Yes, but maybe, no. If what they are doing produces valid results, then it's probable that in the future that's how it'll be done. When I was in junior high lo these many decades back, I had a drafting teacher who thought that CAD drafting was cheating, that you needed to learn how to use the T-square and do proper lettering and all. I haven't used those skills since the early 90's. Soon it's likely that the "learning" that legal types have needed to date won't necessarily be needed.
There is a difference between learning a different way and not learning at all and yes, tools change but the use of so-called AI such as ChatGPT by students to do their homework/assignments for them is not the same thing.
I didn't have to learn how to bang iron against flint to flip a light switch. Nobody needs to know how coal or water or nuclear power is used to spin up turbines to drive generators to power lights to, well, use a light.
In such cases it means the students risk never learning in the first place. If we wish to take such a scenario to potentially extremes conclusions, we could see an engineer or doctor or otherwise potentially holding a degree and charged with serious tasks but really sitting there not knowing what they are doing because they relied on something such as Chat GPT to do their assignments for them back in Uni/school.
There was a documentary on that very subject some years back, though people did not pay it sufficient attention at the time:
In such a case, should we pay them for such fake learning?
Need I bring up Gender Studies Professors? We *already* pay people exhorbitant salaries for "fake learning." The day of the televangelist seems to be somewhat past, but you can still make bank inventing nonsense and going on TV or a podcast and rattling off lines of BS.
But in *this* case, if a doctor (or a lawyer, adjust story as appropriate) doesn't know how to diagnose, but knows how to use the AI that *does* know how to diagnose, and they get the job done... then you're happy, no matter how the results were achieved At some point you'll question the need for the doctor in the equation. At some point, hopefully, there'll be fully automated medbeds... you get in (or a robo-EMT dumps you in), it scans you, finds out what's wrong and promptly fixes you. Who cares if it has no bedside manner whatsoever if it can patch up your broken leg, brain tumor or Blast-O-Matic 5000 burn wounds in seconds?
Extreme perhaps but my point is that people sometimes focus too much on the end result and forget that the journey there is just as important and dare, I say in the case of learning, enjoyable.

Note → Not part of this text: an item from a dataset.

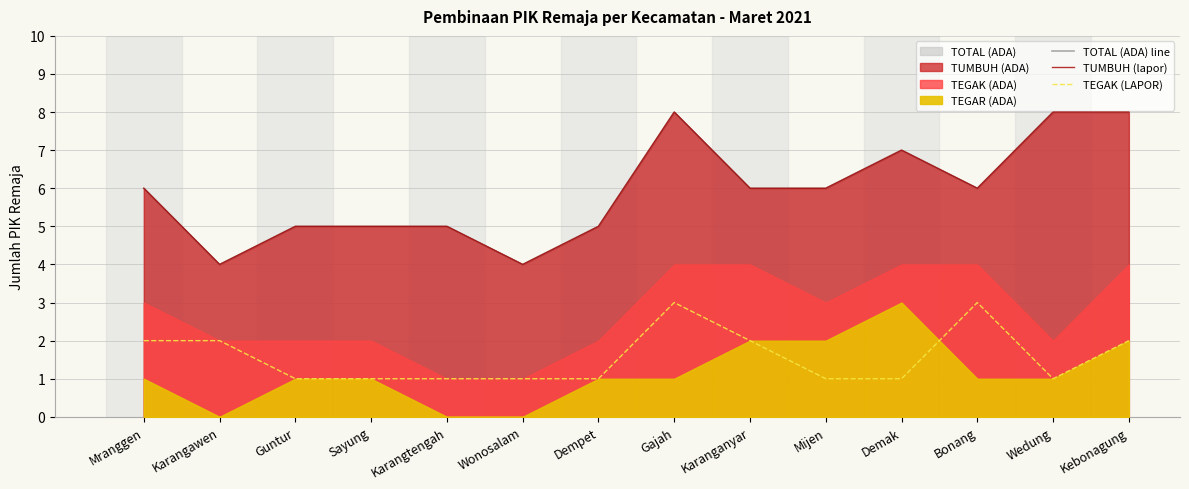

At how many categories does at least one series exceed 4?

12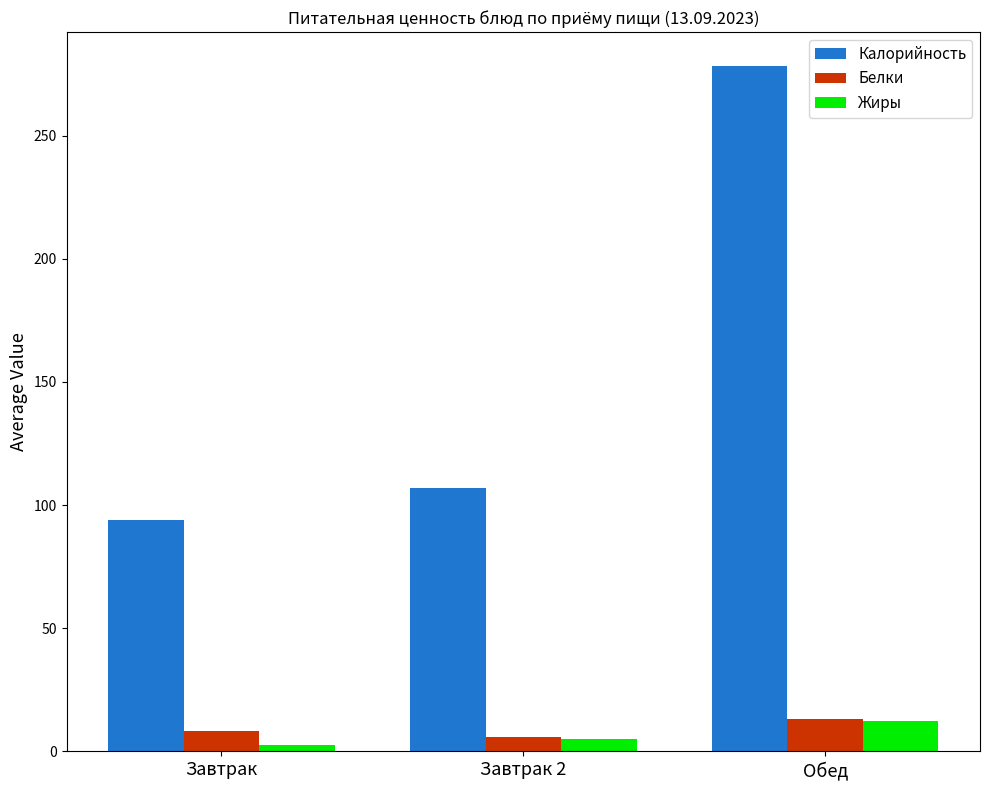

What is the label of the 1st bar from the left?

Завтрак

Sure, great. But as a *customer* I don't give a damn that my medical care was created with love and enjoyment, only that it *works.* Similar for my lawyer: when I get hauled before the court for whatever nonsense Big Brother comes up with, my goal isn't to have a lawyer who thoroughly enjoyed his years poring through dusty tomes in the library, it's to have a lawyertron who gets me off scot-free.
Was my food grown on a farm under the clear blue skies using illegal alien child labor, or in a hydroponics lab using locally manufactured robots? Leaving aside critters and just how freakin; yummy they are, focus on, say, apples. If Farm Apple and Hydroponics Apple looked, tasted and *were* indistinguishable, would you really care how it came to you... especially if the Hydroponics Apple was cheaper and better for the environment?
It is also akin to athletes who use steroids to achieve muscle mass rather than traditional work outs etc. Yes, they may get to the same, or even better result from one perspective, but at what cost? Not only does society consider such an approach as cheating, it also negates the benefit the person might have achieved doing things the proper way. As the Roman Stoic philosopher Musonius Rufus wrote: “If you accomplish something good with hard work, the labor passes quickly, but the good endures; if you do something shameful in pursuit of pleasure, the pleasure passes quickly, but the shame endures.”
Great, wonderful. Explain to me how a *machine* that diagnoses and treats me fifty times faster and a hundred times more reliably and accurately than a human doctor is "shameful."
And on the subject of Enhanced Sports: at least for the moment, we have Mens sports, and Womens sports (not for long, obviously, if trends continue), because Men and Women are not the same and function at sufficiently different levels that the results are measurable. So why not Baseline Human Sports, Chemically Enhanced Human Sports, Genetically Enhanced Human Sports, Cybernetically Enhanced Human Sports? Humans watch humans pummel each other in combat sports. Humans watch robots pummel each other in combat sports. It seems reasonable that humans would watch these other types of sports as well. So... why not?